My friend Keith, who has been an independent contractor for more then ten years, gave me some absolutely fantastic advice for how to evaluate a work opportunity before making a decision. He and some of his friends and colleagues, who all share information and experiences, have dubbed this critera 'the four-legged stool.' This four-legged stool way to evaluate opportunities was designed primarily by and for independent consultants or temp agency workers. However, it can help clarify the issues with almost any job opportunity.
The four-legged stool examines four key facets when deciding on an opportunity.
1) Location of the opportunity (e.g. in town, in a fun part of the country, part of the city that is close to home)
2) Experience gained from the opportunity. Keith added to me in a follow-up email:
"I asked some work buddies for any words of wisdom while we walked after lunch today. The one point stressed by all was being willing to take something for lower pay, or below your experience level, if the opportunity has advancement potential. That is, it is better to come in and shine in a job you can do in your sleep, if that sets you up to impress the right people. I know there can be arguments both ways in this topic. But, since this group today included hiring managers, I thought I would pass it along."
3) Pay amount (independent consultants include in this: pay rate, payment terms and W2 versus 1099)
The idea of looking at this as a stool is that all four of these need to be in balance.

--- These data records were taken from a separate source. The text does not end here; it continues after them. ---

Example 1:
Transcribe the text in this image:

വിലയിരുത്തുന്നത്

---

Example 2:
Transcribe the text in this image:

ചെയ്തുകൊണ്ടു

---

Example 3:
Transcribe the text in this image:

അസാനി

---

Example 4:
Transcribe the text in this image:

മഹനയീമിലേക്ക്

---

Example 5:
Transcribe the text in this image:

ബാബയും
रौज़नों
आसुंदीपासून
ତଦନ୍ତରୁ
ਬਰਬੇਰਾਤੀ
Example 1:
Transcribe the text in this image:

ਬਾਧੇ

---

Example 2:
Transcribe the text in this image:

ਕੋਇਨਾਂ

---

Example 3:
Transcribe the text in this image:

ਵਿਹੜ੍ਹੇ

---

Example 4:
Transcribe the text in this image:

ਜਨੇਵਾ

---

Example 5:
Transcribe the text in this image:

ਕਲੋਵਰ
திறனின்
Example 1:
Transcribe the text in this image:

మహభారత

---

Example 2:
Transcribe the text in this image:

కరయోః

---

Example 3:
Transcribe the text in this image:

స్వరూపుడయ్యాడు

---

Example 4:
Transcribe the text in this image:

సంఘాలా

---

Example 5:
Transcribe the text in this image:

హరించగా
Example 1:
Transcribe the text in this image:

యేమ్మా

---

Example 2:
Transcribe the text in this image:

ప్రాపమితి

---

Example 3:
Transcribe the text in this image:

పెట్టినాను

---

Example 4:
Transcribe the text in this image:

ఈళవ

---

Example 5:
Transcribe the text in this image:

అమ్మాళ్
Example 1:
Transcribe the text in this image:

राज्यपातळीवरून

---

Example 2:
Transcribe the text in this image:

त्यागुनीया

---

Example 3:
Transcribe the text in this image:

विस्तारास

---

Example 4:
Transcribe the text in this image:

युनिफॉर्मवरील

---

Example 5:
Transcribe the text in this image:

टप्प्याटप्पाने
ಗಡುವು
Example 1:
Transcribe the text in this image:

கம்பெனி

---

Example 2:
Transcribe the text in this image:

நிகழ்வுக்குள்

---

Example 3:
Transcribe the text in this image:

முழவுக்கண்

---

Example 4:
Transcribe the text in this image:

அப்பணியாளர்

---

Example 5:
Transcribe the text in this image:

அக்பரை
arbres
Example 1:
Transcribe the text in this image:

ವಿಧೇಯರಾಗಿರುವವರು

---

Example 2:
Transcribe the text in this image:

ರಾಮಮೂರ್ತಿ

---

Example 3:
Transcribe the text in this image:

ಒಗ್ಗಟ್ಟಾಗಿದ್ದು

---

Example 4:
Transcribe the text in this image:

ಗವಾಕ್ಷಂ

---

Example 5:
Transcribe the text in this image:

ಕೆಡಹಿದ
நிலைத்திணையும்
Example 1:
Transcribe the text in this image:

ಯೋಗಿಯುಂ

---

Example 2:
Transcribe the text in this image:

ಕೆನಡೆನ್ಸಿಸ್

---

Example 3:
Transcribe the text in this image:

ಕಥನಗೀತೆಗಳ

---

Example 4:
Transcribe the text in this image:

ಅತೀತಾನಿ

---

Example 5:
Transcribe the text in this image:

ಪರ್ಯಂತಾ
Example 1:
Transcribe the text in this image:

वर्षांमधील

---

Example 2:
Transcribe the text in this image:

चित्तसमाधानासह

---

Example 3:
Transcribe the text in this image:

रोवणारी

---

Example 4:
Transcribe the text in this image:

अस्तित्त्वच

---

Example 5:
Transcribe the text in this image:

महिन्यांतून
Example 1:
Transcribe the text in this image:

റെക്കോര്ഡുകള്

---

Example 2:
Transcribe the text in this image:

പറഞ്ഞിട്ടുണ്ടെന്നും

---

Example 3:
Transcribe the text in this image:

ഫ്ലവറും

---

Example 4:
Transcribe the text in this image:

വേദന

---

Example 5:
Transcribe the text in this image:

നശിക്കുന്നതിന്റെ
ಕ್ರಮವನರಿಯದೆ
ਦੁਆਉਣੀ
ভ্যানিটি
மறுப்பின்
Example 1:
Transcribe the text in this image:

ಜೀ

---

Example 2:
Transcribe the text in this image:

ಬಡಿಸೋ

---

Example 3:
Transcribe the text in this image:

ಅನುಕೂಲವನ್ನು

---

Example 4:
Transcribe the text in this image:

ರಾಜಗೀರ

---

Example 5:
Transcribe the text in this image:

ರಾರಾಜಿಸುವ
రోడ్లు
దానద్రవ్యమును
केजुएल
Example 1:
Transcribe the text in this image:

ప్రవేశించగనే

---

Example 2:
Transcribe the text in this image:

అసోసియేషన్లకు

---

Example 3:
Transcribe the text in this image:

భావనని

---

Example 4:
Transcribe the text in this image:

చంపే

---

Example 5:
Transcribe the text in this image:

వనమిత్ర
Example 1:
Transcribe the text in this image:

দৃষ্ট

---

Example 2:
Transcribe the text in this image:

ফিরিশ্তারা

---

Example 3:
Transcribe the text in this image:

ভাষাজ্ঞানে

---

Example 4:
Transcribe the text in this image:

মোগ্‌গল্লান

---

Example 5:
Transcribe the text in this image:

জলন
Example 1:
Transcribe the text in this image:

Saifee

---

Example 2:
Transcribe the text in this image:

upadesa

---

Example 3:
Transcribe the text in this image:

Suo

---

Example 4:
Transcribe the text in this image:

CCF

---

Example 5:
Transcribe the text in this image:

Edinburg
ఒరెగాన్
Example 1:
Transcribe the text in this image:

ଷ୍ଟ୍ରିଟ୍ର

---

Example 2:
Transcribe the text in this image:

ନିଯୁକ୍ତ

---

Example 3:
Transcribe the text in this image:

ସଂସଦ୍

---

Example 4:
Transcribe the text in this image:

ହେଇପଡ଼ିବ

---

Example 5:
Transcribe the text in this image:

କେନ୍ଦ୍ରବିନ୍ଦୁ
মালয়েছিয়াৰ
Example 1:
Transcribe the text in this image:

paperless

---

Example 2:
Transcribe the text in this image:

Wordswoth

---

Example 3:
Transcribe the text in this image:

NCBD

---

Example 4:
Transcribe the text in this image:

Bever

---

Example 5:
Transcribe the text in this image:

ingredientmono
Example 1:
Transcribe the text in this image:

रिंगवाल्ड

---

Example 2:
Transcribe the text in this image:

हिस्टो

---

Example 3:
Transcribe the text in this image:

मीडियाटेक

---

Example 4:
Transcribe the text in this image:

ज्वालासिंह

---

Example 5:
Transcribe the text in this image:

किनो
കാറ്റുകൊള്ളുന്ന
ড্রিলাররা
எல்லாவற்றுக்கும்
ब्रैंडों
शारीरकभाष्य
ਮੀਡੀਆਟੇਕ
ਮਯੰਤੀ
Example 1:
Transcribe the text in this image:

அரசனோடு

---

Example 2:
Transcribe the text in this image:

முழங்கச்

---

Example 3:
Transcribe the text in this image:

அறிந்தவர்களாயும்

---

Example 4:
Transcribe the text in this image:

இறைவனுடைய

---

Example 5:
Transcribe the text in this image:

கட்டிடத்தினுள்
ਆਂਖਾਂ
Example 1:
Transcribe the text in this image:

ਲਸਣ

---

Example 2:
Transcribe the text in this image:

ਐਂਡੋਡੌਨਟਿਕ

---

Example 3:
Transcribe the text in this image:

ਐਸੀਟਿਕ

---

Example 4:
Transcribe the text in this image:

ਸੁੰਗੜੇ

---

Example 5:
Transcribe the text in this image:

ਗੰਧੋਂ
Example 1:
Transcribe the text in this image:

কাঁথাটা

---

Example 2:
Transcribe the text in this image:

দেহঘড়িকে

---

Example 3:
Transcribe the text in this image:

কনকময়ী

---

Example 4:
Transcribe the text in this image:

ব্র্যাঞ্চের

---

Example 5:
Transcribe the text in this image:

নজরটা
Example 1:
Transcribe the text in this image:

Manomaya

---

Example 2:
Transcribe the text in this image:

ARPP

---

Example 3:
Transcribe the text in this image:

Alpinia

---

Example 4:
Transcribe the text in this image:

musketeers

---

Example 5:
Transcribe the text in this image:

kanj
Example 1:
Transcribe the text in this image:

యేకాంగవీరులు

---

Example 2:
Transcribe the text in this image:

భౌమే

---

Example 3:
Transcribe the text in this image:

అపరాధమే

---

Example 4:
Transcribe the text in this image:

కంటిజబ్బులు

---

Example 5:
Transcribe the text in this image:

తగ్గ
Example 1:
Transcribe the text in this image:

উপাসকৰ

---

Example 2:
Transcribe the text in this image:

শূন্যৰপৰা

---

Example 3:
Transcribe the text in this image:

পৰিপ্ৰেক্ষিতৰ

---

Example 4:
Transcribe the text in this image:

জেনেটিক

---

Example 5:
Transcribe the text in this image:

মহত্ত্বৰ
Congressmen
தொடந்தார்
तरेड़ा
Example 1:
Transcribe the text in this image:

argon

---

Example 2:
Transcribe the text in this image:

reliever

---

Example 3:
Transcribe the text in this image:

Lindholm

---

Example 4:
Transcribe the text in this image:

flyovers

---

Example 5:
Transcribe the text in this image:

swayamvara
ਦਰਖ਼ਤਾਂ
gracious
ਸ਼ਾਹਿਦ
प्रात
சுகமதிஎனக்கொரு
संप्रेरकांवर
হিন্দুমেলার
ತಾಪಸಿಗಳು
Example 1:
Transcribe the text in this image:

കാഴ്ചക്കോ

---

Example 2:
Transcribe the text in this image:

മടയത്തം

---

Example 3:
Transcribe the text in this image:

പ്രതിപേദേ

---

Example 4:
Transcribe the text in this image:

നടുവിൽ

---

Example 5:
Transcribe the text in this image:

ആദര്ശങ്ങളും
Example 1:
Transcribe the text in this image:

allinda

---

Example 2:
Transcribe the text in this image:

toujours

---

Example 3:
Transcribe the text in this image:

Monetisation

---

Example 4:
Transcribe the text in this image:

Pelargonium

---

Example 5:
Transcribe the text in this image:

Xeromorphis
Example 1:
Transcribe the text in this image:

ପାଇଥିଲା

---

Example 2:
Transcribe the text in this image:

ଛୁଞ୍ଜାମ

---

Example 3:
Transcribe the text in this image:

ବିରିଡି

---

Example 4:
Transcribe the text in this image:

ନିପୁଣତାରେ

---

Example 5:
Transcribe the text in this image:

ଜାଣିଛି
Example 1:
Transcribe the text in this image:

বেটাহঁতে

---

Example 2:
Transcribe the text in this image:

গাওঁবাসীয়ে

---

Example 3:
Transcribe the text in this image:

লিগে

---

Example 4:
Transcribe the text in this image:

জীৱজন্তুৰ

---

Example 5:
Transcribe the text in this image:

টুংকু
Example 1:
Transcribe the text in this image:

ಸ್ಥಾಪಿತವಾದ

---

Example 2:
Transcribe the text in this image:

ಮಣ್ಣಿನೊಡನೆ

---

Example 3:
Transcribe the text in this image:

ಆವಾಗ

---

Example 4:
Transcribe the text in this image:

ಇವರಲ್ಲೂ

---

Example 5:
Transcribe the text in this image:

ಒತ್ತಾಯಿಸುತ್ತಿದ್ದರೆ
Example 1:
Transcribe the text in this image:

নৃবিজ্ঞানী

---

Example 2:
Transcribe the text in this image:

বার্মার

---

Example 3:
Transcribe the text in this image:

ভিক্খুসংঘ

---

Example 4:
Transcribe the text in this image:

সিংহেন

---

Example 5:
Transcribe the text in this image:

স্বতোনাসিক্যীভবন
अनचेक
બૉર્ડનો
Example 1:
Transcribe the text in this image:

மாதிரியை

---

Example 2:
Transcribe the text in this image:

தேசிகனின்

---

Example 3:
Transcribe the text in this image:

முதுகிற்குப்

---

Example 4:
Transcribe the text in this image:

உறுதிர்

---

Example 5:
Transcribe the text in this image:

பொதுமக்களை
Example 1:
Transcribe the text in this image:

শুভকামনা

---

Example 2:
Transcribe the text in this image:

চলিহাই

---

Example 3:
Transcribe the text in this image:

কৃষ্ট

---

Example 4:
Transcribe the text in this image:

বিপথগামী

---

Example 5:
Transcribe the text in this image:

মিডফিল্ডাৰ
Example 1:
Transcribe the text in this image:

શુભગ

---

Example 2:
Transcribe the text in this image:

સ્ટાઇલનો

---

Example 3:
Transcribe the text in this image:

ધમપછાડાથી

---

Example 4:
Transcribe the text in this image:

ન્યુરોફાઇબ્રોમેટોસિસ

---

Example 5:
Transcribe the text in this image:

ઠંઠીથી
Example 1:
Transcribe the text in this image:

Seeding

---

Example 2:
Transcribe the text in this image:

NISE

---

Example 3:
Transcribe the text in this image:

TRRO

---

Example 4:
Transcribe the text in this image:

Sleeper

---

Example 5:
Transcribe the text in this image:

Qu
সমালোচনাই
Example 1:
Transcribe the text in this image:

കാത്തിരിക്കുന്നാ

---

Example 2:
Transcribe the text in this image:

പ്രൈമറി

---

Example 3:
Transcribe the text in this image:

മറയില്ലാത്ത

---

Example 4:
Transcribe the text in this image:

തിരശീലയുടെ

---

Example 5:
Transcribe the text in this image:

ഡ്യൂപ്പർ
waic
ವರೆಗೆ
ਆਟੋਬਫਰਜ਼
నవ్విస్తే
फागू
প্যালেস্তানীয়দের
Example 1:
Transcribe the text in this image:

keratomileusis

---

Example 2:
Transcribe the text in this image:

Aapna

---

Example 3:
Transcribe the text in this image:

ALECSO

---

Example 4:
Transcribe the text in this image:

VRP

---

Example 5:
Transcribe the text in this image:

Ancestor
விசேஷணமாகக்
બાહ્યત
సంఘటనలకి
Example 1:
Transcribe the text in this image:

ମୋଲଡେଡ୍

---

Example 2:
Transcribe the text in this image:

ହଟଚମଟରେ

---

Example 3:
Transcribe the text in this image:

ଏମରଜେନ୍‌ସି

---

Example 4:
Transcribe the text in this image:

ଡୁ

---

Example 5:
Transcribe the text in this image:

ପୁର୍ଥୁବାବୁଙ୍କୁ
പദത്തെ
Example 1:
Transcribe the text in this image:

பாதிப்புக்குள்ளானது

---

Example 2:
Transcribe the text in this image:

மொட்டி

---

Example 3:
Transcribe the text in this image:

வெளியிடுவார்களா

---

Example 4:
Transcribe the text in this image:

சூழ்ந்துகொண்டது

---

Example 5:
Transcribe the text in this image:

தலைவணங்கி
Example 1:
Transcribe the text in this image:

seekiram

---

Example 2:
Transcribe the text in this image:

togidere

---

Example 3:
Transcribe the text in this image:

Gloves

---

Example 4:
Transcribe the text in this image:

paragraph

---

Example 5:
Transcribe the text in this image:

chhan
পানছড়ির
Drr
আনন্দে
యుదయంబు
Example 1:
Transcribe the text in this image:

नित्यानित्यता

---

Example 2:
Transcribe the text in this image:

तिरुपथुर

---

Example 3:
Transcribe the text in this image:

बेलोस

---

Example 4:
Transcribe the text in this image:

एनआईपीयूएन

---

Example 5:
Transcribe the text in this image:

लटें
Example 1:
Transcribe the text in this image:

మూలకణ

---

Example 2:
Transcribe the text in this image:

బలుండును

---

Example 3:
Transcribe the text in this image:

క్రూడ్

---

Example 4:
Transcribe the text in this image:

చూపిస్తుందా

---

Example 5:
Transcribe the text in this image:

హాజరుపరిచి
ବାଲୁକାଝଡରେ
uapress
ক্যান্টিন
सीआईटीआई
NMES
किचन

It isn’t a stable situation if, say, the location is across the street from your house, but the pay sucks and you hate the people.
It also wouldn’t work well if it is good pay, good experience, but makes you travel away from family too frequently and the work environment is tense.
This model can also help you concentrate on what part of a contract you need to negotiate. If, for example, travel is the key factor, it can clarify that you will try to negotiate shorter work weeks or more telecommuting (or a higher salary).
Finally, Keith adds the length of a contract or project as a fifth leg. "We can end up with contracts that are anywhere from two weeks to three years or more," he wrote to me in his email. If you are self-employed (or are looking for a position) and are offered a contract that provides you with steady income for three years or more, you might ask for more telecommuting to avoid travel; but this type of contract ultimately saves you a lot of time networking and trying to drum up more clients. In the meantime, however, you might feel that you are losing an edge in the field by NOT having to do that networking. It's always a balance.